Recently, The Reserve Bank of India’s Sixth Round of India’s Remittances Survey was released.
What are Remittances?

- Remittances are money transfers sent by migrant workers to their families or relatives in their home countries.
- They play an important role in India’s external sector balance.
- They act as a stabilizing force in times of global financial uncertainty.
- It is recorded under the current account of the Balance of Payments (BoP) as unilateral transfers. They represent foreign income inflows that do not create liabilities.
- India received a record $118.7 billion in 2023-24.
- Remittances exceeded FDI inflows and covered over half of India’s trade deficit.
Key findings of the RBI’s Sixth Round of India’s Remittances Survey
- Structural Changes in Remittances
- Changing Sources of Remittances
- Earlier, most remittances came from Gulf Cooperation Council (GCC) countries. Now, more remittances come from advanced economies (AEs) like the U.S., U.K., Canada, Australia, and Singapore.
- The U.S. alone contributes 27.7%, increasing from 23.4% in 2020-21.
- AEs contribute 51.2% of total remittances, overtaking GCC nations, which contribute 37.9%.
- Reason for This Shift
- Earlier migration was dominated by low-skilled workers in the West Asian region.
- Now, there is a shift toward high-skilled professionals and students in developed nations.
- This reflects both macroeconomic changes and India’s growing skilled human capital export.
- Concerns in Remittance Trends
- Concentration of Large-Value Transactions
- In 2023–24, remittances exceeding ₹5 lakh made up 29% of total remittance value, despite accounting for only 1.4% of total transactions.
- This indicates a growing reliance on high-value transfers, mainly from high-earning, professionally mobile Indians.
- Although this shows that the Indian diaspora is doing well, it can be risky because changes in immigration rules in other countries might reduce the flow of money if they limit high-skilled workers from moving there.
- Shift Toward Digital Remittance Channels
- Digital transactions accounted for 73.5% of all remittances in 2023–24.

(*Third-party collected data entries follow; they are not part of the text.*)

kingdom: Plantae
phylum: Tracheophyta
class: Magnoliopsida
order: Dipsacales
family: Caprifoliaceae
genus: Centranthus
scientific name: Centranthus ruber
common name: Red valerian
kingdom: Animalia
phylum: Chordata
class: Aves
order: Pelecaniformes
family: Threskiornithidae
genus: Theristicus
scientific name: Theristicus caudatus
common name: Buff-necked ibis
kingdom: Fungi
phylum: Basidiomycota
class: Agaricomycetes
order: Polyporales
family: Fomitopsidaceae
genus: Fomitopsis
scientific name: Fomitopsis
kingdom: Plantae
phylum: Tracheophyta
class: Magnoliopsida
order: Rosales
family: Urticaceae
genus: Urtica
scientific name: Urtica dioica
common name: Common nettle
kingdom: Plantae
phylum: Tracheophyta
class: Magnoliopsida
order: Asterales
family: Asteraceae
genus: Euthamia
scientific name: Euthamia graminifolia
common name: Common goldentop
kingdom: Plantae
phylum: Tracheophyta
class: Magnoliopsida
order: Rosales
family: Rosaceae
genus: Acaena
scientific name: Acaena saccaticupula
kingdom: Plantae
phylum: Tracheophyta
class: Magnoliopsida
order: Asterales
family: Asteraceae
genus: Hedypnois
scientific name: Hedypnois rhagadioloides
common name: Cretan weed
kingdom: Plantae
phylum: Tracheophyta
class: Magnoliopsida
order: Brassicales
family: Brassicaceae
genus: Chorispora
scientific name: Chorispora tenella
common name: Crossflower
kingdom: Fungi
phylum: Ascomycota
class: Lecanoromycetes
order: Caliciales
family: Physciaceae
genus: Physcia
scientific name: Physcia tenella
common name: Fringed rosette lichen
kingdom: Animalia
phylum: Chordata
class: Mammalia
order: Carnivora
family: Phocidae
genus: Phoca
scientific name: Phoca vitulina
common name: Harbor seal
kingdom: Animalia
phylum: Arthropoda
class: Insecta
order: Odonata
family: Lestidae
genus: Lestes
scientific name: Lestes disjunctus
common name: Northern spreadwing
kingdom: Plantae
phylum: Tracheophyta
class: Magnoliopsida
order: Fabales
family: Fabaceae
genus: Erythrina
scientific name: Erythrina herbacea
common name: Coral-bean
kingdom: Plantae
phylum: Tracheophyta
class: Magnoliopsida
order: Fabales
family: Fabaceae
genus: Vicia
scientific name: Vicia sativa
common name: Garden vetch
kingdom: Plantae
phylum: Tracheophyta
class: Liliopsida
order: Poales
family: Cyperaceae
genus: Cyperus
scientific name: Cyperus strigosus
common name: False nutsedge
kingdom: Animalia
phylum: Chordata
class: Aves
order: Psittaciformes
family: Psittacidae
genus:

- The cost of sending $200 to India has dropped to 4.9%, below the global average of 6.65%, but still higher than the SDG (Sustainable Development Goal)target of 3%.
- This progress is largely due to the growth of fintech platforms and mobile-based money transfer apps.
- Uneven Digital Adoption Across Remittance Corridors
- Some countries like UAE (76.1%) and Saudi Arabia (92.7%) use digital remittance methods heavily.
- But migrants in Canada (40%), Germany (55.1%), and Italy (35%) still rely on traditional banking.
- India needs to improve cross-border digital payments for faster and cheaper transfers.
- Unequal Distribution of Remittances: Maharashtra, Kerala, and Tamil Nadu receive 51% of India’s total remittances, in contrast, Bihar, Uttar Pradesh, and Rajasthan receive less than 6%.
- Missing Data & Policy Needs
- The survey does not provide data on how remittances are used by families.
- This makes it unclear whether remittances are:
- Used for daily expenses (consumption)
- Invested in savings, real estate, or businesses (long-term growth)
- Policy Recommendations
- India needs savings-linked remittance products to encourage financial stability.
- Financial literacy programs can help families use remittances more effectively.
- Investment incentives can boost economic development in remittance-receiving households.
Governing Laws & Authorities for Remittances
- Reserve Bank of India (RBI): Oversees money transfers to and from India and sets rules for banks and financial institutions to ensure safe transactions.
- Foreign Exchange Management Act (FEMA), 1999
- Controls how foreign currency is exchanged in India.
- Regulates both sending and receiving money internationally to prevent misuse.
- Financial Action Task Force (FATF)
- Creates global rules to stop money laundering and illegal transactions.
- Helps prevent financial crimes like terrorist funding through remittances.